Enforceable Non-Compete Provisions
The Amended Act also specifies what must be contained in a non-compete agreement with a highly compensated employee for it to be valid and enforceable. In particular, the agreement must be in writing and specify:
- the scope of the competitive restriction, including what services, roles, industry or competing entities the employee is restricted from performing work in or on behalf of,
- the geographical limitations of the restriction and
- a term that does not exceed 365 days for non-medical specialists or 730 days for medical specialists from the date of separation.
The Amended Act also requires employers with a workplace policy that includes any exception to the non-compete definition to provide employees with written notice of the law (with text specifically dictated in the statute) within 30 days after the employee’s acceptance of employment, within 30 days after October 1, 2022 and any time the employer’s workplace policy regarding any exception changes.
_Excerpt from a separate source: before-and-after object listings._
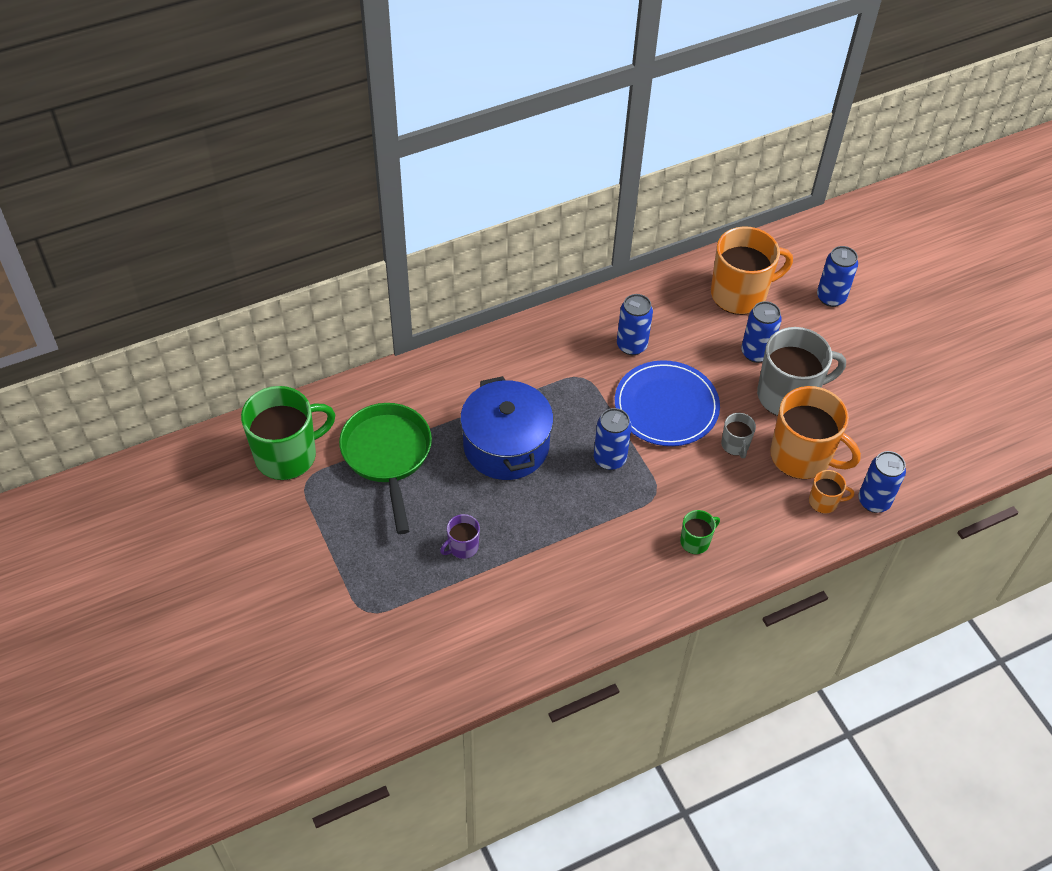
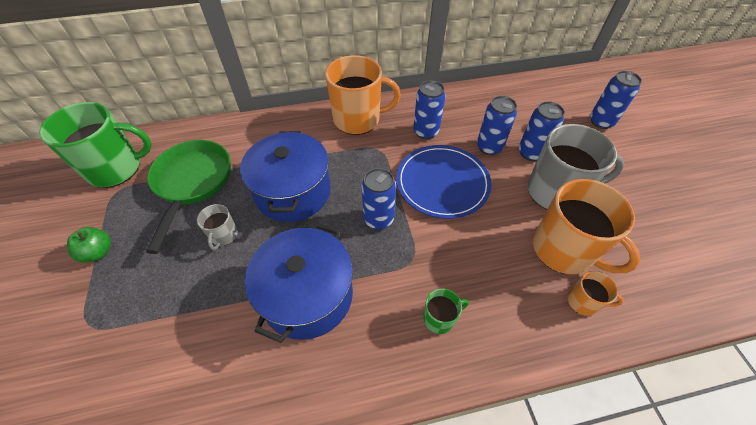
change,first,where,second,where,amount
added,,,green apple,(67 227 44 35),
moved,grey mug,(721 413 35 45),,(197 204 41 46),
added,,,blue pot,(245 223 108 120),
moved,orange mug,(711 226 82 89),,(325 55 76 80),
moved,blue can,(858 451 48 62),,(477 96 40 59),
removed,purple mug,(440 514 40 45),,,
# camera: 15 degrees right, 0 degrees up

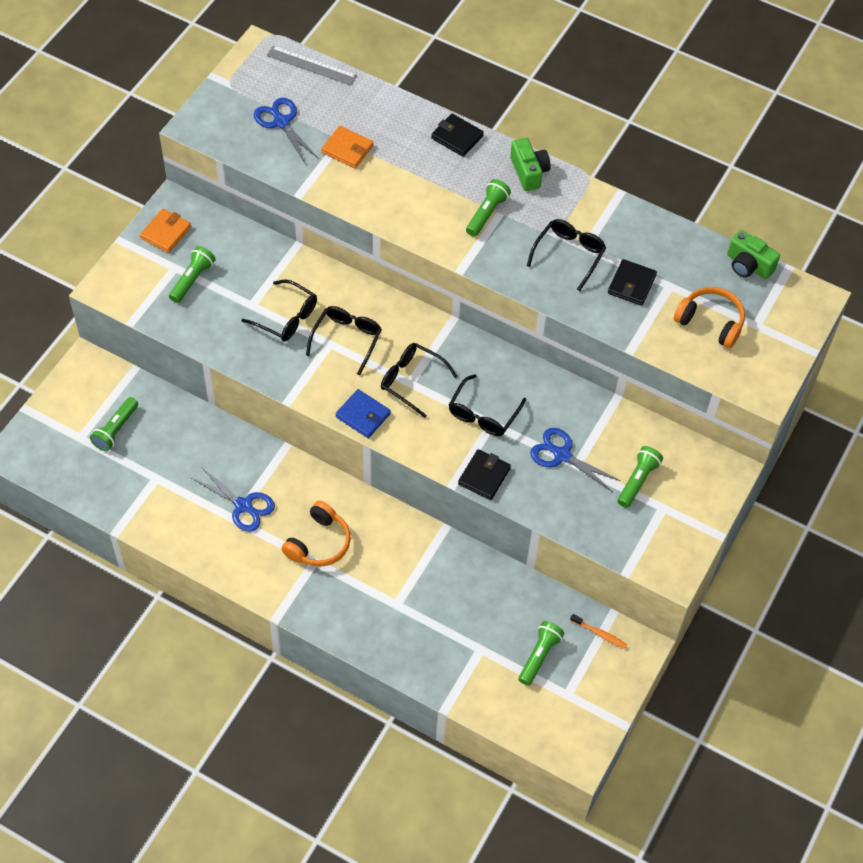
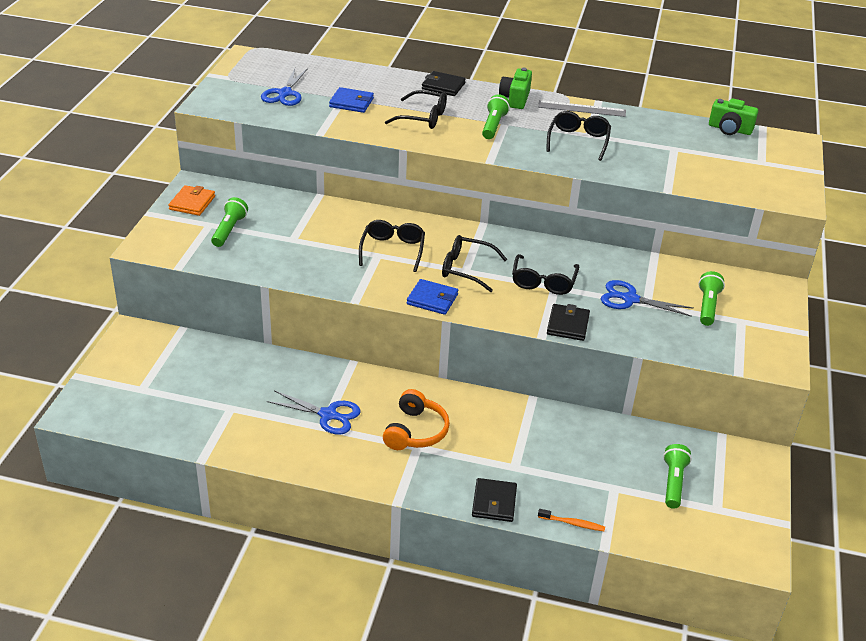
change,first,where,second,where,amount
turned,blue scissors,(254 98 64 65),,(261 68 47 38),120 degrees counterclockwise
recoloured,orange wallet,(321 126 53 42),blue wallet,(329 87 45 26),
moved,black glasses,(242 279 75 62),,(385 90 62 39),
moved,black wallet,(608 259 49 47),,(472 478 45 44),
turned,green camera,(510 138 41 53),,(499 67 33 42),135 degrees counterclockwise
moved,grey ruler,(267 46 90 40),,(538 100 88 17),
moved,orange toothbrush,(570 614 57 35),,(538 509 67 22),
removed,green flashlight,(90 397 48 54),,,
removed,orange headphones,(674 287 71 61),,,
# camera: 15 degrees left, 20 degrees down

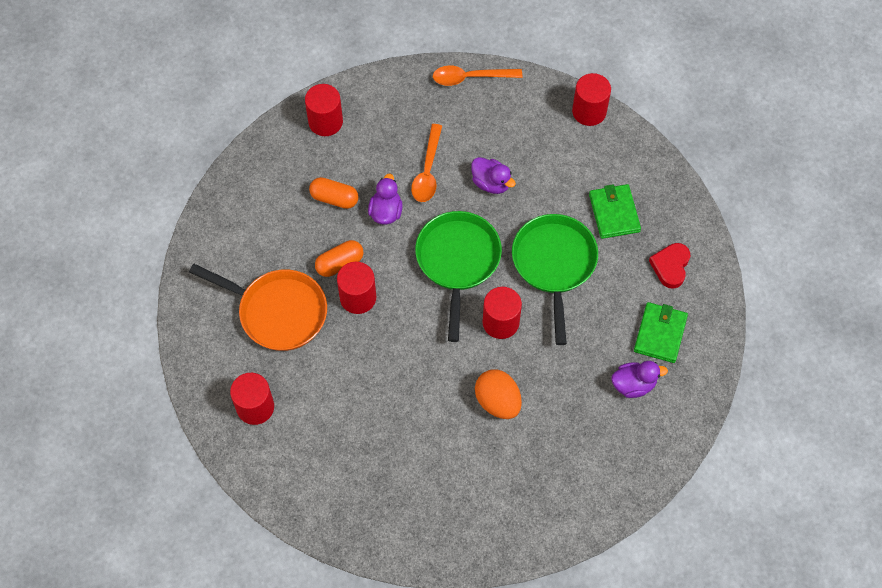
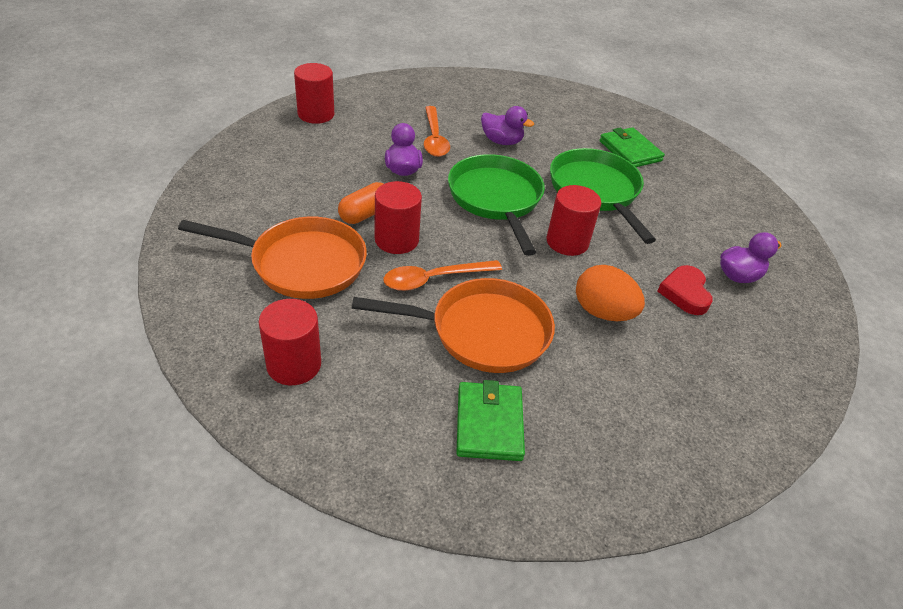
change,first,where,second,where,amount
added,,,orange pan,(352 278 203 95),
moved,orange spoon,(433 65 89 21),,(383 260 119 31),
moved,green wallet,(634 302 54 61),,(456 380 69 81),
moved,red heart,(649 243 41 46),,(657 265 56 50),
removed,orange capsule,(309 177 50 32),,,
removed,red cylinder,(572 73 39 53),,,
# camera: 20 degrees left, 20 degrees down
The Amended Act further requires employers to provide highly compensated employees with written notice (with text specifically dictated in the statute) of the non-compete provision at least 14 days before the individual begins employment or, if already employed, at least 14 days before the employee is required to execute the agreement containing the non-compete provision.
The Amended Act contains administrative penalties between $350 and $1,000 for each initial violation of the Amended Act, except that the penalty for violations of the retaliation provisions will be between $1,000 and $2,500. The Amended Act also provides that an employer will be liable for monetary relief between $500 and $1,000 for each violation of the prohibition on non-compete provisions. Penalties will increase for subsequent violations. Further, the law gives employees a private right of action or the right to file a complaint with the Mayor’s office.